6. Par une lettre du 3 janvier 2020, le préfet de police des Bouches-du-Rhône a porté à la connaissance de la société Le bar à Bières " Le B " les faits dont il l'avait avertie qu'ils étaient susceptibles de donner lieu à une mesure administrative à l'encontre de l'établissement " Le B ". En énonçant dans ce document que cet établissement " avait déjà fait l'objet de quatre mesures de fermeture administrative " puis en affirmant que " j'envisage une nouvelle mesure administrative à l'encontre de votre établissement ", le préfet de police a, par ces termes dénués de toute ambiguïté, fait connaître à l'intéressée la nature de la décision qu'il envisageait d'édicter. En outre, si cette société a demandé au préfet de police, par son courrier du 10 janvier suivant, de lui communiquer " les éléments qui figurent dans le dossier pour pouvoir se défendre " sans que le préfet de police ne lui transmette quelque élément en retour, il ne ressort, en tout état de cause, pas des pièces du dossier que le préfet de police disposait d'un autre document que le rapport du 16 décembre 2019 établi par le commissariat de police d'Aix-en-Provence et dont il s'est approprié les termes dans sa lettre du 3 janvier 2020 tandis que, par ailleurs, la société requérante, dont le gérant avait d'ailleurs été auditionné par les services de police dans le cadre des faits que cette lettre évoquait, ne précise pas la nature du document dont il n'aurait pas eu connaissance pour prétendre avoir été privée de la possibilité d'exercer sa défense dans une mesure telle que la procédure administrative en cause aurait pu aboutir à un résultat différent. Enfin, les dispositions rappelées au point précédent, si elles impliquent au préfet de police de prendre connaissance des observations écrites et orales de la personne à l'égard de laquelle il est envisagé de prendre une décision, ne lui imposent en revanche pas de répondre à celles-ci préalablement à l'édiction de cette décision. Dans ces conditions, le moyen tiré de la violation du principe du contradictoire doit, en toutes ses branches, être écarté.

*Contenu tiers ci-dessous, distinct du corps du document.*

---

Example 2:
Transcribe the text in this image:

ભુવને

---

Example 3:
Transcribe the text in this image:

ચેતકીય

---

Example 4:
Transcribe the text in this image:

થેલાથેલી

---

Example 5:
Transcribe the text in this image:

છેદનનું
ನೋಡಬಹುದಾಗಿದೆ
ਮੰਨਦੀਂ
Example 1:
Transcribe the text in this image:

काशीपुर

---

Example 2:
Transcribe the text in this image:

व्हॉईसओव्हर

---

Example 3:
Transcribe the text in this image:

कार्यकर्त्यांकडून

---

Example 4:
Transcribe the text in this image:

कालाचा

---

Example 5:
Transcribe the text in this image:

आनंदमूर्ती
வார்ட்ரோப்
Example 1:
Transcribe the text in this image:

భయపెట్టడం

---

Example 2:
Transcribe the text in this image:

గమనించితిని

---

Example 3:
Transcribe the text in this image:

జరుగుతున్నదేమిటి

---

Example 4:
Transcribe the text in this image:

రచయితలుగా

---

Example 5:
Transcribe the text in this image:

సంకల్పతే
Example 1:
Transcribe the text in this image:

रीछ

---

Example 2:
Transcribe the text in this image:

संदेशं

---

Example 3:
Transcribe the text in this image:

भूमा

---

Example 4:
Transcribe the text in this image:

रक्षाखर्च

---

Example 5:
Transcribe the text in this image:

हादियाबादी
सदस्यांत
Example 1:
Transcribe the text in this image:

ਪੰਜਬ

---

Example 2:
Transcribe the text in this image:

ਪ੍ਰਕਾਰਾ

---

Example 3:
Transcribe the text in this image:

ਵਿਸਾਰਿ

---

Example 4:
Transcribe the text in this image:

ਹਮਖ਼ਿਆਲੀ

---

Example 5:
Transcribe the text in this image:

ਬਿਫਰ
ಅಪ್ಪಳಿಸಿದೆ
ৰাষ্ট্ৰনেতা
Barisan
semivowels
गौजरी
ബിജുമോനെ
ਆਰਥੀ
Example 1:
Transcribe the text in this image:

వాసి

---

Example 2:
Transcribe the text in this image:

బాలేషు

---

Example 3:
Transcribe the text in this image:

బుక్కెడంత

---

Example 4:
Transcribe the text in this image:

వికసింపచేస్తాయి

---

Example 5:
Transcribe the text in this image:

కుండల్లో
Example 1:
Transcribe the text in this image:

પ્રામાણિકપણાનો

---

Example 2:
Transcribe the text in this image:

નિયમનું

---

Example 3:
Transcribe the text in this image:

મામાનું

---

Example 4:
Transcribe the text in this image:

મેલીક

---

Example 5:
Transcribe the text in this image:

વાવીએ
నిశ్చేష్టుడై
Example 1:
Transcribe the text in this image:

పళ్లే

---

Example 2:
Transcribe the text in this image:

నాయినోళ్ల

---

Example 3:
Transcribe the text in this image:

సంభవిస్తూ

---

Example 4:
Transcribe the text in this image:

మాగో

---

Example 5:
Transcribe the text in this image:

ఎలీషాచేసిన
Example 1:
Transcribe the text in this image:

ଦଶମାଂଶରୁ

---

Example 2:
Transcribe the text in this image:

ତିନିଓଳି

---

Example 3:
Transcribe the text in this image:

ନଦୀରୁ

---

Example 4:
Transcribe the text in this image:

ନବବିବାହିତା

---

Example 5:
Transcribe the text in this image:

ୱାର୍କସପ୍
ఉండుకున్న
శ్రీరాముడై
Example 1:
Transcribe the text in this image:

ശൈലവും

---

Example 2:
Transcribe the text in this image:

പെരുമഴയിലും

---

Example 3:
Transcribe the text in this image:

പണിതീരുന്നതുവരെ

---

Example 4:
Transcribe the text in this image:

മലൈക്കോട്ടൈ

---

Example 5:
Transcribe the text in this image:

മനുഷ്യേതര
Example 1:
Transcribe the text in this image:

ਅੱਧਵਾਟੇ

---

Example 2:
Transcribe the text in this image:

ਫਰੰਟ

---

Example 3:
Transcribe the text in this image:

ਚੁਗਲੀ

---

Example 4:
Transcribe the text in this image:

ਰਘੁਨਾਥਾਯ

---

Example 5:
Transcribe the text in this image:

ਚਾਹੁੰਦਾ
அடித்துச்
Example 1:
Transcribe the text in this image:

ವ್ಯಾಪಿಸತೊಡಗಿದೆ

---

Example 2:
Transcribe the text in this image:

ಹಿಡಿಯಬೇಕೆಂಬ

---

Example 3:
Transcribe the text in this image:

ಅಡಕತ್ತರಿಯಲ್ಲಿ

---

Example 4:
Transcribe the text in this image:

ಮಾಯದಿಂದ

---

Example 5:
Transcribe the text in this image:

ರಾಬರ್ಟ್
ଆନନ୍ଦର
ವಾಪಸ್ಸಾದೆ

7. Enfin, la société requérante n'apporte aucun élément pour remettre en cause la réalité matérielle des constatations faites par les services de police et sur lesquelles le préfet de police s'est fondé pour prendre l'arrêté contesté. En outre, ce dernier, qui n'inflige aucune sanction, ne saurait méconnaître le principe de la présomption d'innocence. Par ailleurs, et comme l'avait déjà relevé à juste titre le tribunal, si dans sa lettre du 3 janvier 2020, le préfet de police a mentionné que l'établissement a déjà fait l'objet de quatre fermetures précédentes de quinze jours en mars 2013, un mois en juillet 2013, deux mois en février 2018 et quinze jours en mai 2019, il ne ressort pas des pièces du dossier qu'il aurait tenu compte de ces mesures, notamment de celles survenues avant le rachat du fonds de commerce par la société et le début de son activité le 25 novembre 2013, pour décider de prononcer la fermeture de l'établissement pour trois mois. Dans ces conditions, le moyen tiré de ce que les faits qui fondent l'arrêté contesté sont matériellement inexacts ne peut qu'être écarté.

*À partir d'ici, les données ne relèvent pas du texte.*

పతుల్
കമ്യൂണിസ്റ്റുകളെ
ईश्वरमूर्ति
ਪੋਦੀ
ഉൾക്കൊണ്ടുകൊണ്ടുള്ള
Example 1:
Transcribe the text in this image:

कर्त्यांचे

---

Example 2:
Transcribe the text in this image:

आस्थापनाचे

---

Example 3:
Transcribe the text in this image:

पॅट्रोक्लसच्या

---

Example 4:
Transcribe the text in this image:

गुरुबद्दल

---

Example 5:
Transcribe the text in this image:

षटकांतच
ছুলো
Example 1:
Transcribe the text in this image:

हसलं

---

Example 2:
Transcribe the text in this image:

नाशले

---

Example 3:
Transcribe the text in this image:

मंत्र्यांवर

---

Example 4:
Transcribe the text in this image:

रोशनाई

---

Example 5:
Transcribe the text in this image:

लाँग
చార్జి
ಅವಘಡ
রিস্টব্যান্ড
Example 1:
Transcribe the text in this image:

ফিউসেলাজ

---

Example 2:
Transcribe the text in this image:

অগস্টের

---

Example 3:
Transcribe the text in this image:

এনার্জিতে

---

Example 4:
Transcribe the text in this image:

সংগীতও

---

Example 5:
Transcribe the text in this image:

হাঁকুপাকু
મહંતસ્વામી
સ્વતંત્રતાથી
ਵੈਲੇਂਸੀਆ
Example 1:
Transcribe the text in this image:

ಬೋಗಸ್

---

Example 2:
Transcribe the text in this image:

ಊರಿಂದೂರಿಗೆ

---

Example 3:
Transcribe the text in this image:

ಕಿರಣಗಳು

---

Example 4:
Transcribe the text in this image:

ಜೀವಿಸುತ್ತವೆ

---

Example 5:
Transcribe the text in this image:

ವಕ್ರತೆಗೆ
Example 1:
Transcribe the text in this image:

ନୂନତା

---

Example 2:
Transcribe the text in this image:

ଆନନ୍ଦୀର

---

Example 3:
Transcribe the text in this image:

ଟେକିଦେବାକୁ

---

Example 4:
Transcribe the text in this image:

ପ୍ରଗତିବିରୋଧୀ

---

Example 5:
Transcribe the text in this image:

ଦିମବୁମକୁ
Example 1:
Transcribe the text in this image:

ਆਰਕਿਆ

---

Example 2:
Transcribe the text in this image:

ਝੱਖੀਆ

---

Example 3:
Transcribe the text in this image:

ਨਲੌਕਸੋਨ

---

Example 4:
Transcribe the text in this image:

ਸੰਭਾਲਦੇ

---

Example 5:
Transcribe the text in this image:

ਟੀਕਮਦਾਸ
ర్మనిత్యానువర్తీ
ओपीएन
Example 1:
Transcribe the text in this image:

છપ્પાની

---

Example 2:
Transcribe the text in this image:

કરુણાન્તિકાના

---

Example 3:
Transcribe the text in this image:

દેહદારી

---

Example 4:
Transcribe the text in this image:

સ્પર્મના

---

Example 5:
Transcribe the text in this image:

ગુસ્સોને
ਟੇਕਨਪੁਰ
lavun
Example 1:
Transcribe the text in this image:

8. Il résulte de tout ce qui précède que la société Le bar à Bières " Le B ", qui ne conteste ni la nécessité ni l'adaptation ni même la proportion de la mesure contestée, n'est pas fondée à soutenir que c'est à tort que, par le jugement attaqué, le tribunal administratif de Marseille a rejeté sa demande.

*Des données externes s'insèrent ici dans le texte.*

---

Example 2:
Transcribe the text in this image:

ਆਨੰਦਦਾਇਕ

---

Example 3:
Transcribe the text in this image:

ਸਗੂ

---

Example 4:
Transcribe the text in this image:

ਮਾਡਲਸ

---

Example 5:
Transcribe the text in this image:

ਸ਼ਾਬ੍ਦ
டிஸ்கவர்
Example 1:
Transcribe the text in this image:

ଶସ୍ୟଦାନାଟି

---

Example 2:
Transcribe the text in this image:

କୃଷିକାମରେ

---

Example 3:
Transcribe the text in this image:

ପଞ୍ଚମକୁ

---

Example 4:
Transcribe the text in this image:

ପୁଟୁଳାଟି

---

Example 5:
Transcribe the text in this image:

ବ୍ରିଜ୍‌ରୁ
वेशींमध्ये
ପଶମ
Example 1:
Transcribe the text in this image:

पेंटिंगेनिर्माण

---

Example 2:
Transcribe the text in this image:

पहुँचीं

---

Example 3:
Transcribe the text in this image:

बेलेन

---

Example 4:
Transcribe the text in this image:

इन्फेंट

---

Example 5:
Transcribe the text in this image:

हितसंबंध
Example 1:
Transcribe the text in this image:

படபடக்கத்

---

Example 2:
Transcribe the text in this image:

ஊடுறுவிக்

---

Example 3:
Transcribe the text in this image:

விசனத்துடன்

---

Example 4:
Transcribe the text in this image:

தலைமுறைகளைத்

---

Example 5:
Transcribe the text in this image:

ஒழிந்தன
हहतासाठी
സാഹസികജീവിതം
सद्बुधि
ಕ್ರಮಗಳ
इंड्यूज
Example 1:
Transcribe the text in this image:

Sur les frais liés au litige :
9. Les dispositions de l'article L. 761-1 du code de justice administrative font obstacle à ce que soit mise à la charge de l'Etat, qui n'est pas, dans la présente instance, la partie perdante, la somme que la société Le bar à Bières " Le B " demande au titre des frais exposés par elle et non compris dans les dépens.
D É C I D E :
Article 1er : La requête de la société Le bar à Bières " Le B " est rejetée.
Article 2 : Le présent arrêt sera notifié à la Société Le bar à Bières " Le B " et au ministre de l'intérieur et des outre-mer.
Copie en sera adressée au préfet de police des Bouches-du-Rhône.
Délibéré après l'audience du 14 mars 2024 où siégeaient :
- Mme Fedi, présidente de chambre,
- Mme Rigaud, présidente-assesseure,
- M. Mahmouti, premier conseiller.
Rendu public par mise à disposition au greffe, le 2 avril 2024.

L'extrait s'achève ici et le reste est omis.